***** Texto para análise
15 Janeiro 2020
Na Quarta-feira de Cinzas de 2003, um enviado do alto escalão do Vaticano visitou a Casa Branca para entregar em mãos uma carta do Papa João Paulo II ao presidente George W. Bush. O presidente pôs a carta de lado e logo começou um debate pontual e, por vezes, acalorado com o emissário, o Cardeal Pio Laghi, sobre o plano do governo de entrar em guerra contra o Iraque.
No mês seguinte, eu fiz a primeira de várias tentativas ao longo dos anos para conseguir uma cópia da carta via Lei de Liberdade de Informação. No mês passado, o arquivista da Biblioteca Presidencial George W. Bush me contatou com a notícia de que a minha solicitação havia sido concedida.
O artigo é de Paul Moses, publicado por Commonweal, 13-01-2020. A tradução é de Isaque Gomes Correa.
Gostaria eu de dizer aqui que a carta traz informações surpreendentes, mas a oposição do Papa à guerra de Bush contra o Iraque já é bem conhecida. Visto que o presidente Donald Trump levou as relações americanas com o Irã e o Iraque ao limite de uma catástrofe com a sua ordem para assassinar o comandante militar iraniano Qasem Soleimani no dia 3 de janeiro em Bagdá, vejo este momento como uma boa hora para recordar as objeções feitas por João Paulo II contra a guerra do Iraque e a reação morna de muitos católicos americanos.
Na carta, o papa não detalhou a sua argumentação contra a guerra. Em vez disso, pediu que Bush ouvisse o que Laghi teria a lhe dizer. João Paulo observa, na carta, que, ao enviar Laghi, ex-núncio papal nos EUA, ele estava enviando alguém “que, tenho certeza, o senhor conhece”. Laghi era um amigo da família Bush; tinha sido um parceiro de tênis do ex-presidente George H. W. Bush.
“Peço que o receba como o meu Enviado pessoal e escute a mensagem que ele traz em meu nome”, escreveu o Papa. “Esta mensagem representa o que se encontra nas profundezas do meu coração para o bem de todas as pessoas”.
Embora setores da imprensa e membros do Congresso de ambos os partidos engoliram as afirmações que Bush fez sobre o perigo que o Iraque representava, o papa e seu enviado, não. Em um relato detalhado que deu em um discurso proferido sete meses depois, Laghi descreveu o encontro.
Quando Bush dominava a conversa, Laghi lhe dizia: “Eu não vim aqui só para ouvir, mas também para pedir que escute”. Quando Bush alegou que a al-Qaeda estava treinando soldados no Iraque, Laghi replicou: “Tem certeza? Onde está a prova?”
Estas perguntas também seriam adequadas para Trump, na medida em que este faz afirmações enganadoras sobre o conflito com o Irã. Mas é difícil imaginar Trump tendo uma conversa longa e detalhada como a que Laghi e Bush tiveram.
“Nós dois conversamos por um longo tempo sobre as consequências da guerra”, disse Laghi. “Eu perguntei: ‘O senhor percebe o que vai acontecer dentro do Iraque ao ocupar o país?’ Desordem, conflitos entre xiitas, sunitas e os curdos – tudo o que, na realidade, aconteceu”.
**********
***** Listagem de dados
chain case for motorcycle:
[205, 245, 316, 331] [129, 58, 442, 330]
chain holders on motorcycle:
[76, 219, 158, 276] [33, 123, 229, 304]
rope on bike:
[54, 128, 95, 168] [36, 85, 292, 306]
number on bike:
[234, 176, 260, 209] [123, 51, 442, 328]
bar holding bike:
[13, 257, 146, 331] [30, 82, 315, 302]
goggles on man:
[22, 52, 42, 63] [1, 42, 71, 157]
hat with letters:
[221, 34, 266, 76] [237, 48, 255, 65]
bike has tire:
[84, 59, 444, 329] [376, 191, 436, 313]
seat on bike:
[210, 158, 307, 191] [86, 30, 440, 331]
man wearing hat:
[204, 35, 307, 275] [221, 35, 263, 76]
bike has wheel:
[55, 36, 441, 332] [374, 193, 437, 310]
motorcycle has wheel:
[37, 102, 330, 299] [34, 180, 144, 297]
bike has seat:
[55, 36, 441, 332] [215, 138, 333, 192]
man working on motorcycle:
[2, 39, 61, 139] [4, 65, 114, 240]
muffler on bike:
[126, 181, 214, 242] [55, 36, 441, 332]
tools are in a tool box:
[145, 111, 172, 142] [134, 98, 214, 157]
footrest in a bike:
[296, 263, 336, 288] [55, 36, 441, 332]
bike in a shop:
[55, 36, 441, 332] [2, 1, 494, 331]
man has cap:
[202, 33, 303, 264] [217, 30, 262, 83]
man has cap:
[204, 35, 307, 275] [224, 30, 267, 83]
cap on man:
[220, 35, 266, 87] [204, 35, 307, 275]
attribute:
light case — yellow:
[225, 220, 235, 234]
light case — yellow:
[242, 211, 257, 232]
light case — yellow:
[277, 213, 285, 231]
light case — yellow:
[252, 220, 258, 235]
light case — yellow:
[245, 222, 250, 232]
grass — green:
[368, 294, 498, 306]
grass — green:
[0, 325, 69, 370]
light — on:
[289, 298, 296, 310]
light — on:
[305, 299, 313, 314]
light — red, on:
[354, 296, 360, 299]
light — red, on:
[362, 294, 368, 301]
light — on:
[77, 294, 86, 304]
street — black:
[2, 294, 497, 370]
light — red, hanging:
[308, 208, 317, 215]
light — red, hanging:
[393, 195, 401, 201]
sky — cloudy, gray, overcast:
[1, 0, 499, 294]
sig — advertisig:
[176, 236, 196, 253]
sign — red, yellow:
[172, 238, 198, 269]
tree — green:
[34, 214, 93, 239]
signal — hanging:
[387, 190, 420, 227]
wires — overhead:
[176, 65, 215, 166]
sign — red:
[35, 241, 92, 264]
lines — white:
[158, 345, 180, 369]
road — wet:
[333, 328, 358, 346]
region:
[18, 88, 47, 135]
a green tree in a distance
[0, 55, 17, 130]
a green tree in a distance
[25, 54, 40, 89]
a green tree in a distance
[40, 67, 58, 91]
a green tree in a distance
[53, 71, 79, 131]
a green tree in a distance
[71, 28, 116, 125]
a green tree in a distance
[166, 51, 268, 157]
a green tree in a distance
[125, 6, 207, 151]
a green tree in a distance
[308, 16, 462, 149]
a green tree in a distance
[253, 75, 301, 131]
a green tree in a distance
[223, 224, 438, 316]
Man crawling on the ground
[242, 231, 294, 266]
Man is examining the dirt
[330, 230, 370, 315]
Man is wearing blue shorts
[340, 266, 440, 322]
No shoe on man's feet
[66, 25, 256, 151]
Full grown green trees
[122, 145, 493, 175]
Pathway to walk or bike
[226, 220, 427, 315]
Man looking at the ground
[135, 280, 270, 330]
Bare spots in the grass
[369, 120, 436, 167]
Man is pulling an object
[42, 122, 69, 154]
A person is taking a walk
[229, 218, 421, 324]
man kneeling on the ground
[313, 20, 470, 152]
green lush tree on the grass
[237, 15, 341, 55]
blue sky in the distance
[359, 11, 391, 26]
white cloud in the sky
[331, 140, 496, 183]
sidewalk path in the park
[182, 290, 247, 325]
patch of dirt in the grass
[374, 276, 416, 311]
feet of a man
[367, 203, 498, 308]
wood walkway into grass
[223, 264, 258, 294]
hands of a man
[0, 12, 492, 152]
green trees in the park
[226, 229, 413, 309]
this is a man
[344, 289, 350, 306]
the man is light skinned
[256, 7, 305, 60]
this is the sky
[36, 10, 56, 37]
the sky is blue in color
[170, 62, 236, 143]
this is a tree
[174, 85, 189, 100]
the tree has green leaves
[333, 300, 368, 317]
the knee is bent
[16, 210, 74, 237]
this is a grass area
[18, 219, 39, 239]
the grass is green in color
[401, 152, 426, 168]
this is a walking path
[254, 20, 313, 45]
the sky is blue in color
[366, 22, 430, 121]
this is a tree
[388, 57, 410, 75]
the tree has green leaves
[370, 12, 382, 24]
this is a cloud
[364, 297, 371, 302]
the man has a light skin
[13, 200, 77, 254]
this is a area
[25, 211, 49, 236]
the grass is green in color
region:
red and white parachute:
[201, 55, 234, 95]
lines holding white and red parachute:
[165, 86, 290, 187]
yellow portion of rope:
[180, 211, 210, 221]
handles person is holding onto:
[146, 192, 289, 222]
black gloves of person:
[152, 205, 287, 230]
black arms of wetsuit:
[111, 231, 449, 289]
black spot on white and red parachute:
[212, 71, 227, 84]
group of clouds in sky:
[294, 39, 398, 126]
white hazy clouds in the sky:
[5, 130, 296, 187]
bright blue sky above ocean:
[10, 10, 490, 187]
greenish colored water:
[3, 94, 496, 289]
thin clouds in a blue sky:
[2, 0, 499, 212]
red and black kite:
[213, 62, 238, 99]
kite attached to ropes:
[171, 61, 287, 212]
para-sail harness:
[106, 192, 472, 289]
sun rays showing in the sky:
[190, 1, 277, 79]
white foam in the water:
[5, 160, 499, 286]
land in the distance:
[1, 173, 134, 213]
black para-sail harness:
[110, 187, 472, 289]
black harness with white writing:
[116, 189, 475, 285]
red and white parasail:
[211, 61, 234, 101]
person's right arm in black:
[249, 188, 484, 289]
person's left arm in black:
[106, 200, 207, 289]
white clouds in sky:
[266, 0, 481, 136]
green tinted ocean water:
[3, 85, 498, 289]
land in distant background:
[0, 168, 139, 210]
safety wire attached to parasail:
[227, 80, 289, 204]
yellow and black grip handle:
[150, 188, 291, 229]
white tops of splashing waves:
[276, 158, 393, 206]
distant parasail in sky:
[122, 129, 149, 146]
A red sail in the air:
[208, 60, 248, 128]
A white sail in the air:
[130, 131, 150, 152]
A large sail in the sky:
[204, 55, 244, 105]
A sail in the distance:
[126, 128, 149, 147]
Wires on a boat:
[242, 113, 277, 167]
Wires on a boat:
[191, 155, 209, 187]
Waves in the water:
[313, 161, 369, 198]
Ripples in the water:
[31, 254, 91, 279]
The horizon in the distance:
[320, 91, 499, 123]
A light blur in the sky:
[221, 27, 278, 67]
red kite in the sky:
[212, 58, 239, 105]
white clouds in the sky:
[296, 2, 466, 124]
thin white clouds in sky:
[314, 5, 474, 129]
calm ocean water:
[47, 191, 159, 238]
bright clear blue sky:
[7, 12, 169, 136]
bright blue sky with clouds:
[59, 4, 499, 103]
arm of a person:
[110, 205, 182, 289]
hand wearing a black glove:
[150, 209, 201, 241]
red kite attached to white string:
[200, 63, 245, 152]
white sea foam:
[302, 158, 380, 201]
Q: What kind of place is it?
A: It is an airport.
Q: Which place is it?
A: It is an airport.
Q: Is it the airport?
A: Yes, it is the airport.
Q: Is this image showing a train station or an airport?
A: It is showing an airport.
**********
• [Usando as informações]:
1. Reproduza fielmente o trecho do texto sobre a carta do Papa a Bush entre "No mês seguinte, eu" e "Isaque Gomes Correa.", inclusive.
2. Diga se cada afirmação a seguir concorda com o texto sobre a carta do Papa a Bush. Responda sim ou não e cite literalmente as palavras do texto que decidem. (a) O Cardeal Pio Laghi tinha sido parceiro de tênis do ex-presidente George H. W. Bush. (b) Na carta, o papa detalhou a sua argumentação contra a guerra. (c) O enviado do Vaticano visitou a Casa Branca na Quarta-feira de Cinzas de 2003.
A listagem provém de uma fonte diferente da do texto.

• [Respostas por tarefa]:
1.
No mês seguinte, eu fiz a primeira de várias tentativas ao longo dos anos para conseguir uma cópia da carta via Lei de Liberdade de Informação. No mês passado, o arquivista da Biblioteca Presidencial George W. Bush me contatou com a notícia de que a minha solicitação havia sido concedida.
O artigo é de Paul Moses, publicado por Commonweal, 13-01-2020. A tradução é de Isaque Gomes Correa.

2.
(a) Sim: "tinha sido um parceiro de tênis do ex-presidente George H. W. Bush".
(b) Não: "Na carta, o papa não detalhou a sua argumentação contra a guerra."
(c) Sim: "Na Quarta-feira de Cinzas de 2003, um enviado do alto escalão do Vaticano visitou a Casa Branca".